Macros

Felix only provides a rudimentary macro system. Macros are scoped like other symbols. The primary purpose of macros is to support conditional compilation. Macros are usually gathered into a single file which is prepended using a compiler switch to all other files, after parsing.

For advanced synthetic code generation, Felix uses Scheme programming language in user action codes of the grammar.

Syntax

stmt := "macro" "val" snames "=" sexpr ";"

stmt := "forall" sname "in" sexpr "do" stmt* "done"

x[sthename_pri] := "noexpand" squalified_name

Semantics

The macro val statement is used to associate a macro name with an expression.

The forall statement is used to generate a sequence of statements repeatedly replacing occurences of the given name with each of the given expression in turn, and is useful for table generation.

The noexpand prefix is used to prevent expansion of a name which might have been a macro val.
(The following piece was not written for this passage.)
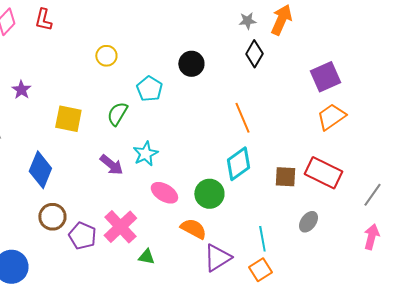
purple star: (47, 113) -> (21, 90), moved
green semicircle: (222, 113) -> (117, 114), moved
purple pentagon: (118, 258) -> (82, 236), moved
It is stripped out by the macro processor.

Constant Folding

The Felix macro processor performs constant folding for certain types and operations.

Expressions involving only boolean constants true and false and the logical operations and, or and not are evaluated and simplified.

Adjacent string literals are concatenated.

Conditional Compilation

Felix does not provide any specific directives for conditional compilation. Instead, conditional expressions and statements with compile time constant conditions are simplified by the macro processor, providing conditional compilation using the same syntax as run time conditionals.

For example:

macro val POSIX = true;
if POSIX do
   typedef file = int;
else do
   typedef file = HANDLE;
done

is reduced to:

typedef file = int;

by the macro processor, so that even if HANDLE is not defined, there will be no type error because the code using it is eliminated.

The macro processor also reduces pattern matches if possible, in fact, conditionals are represented by pattern matches!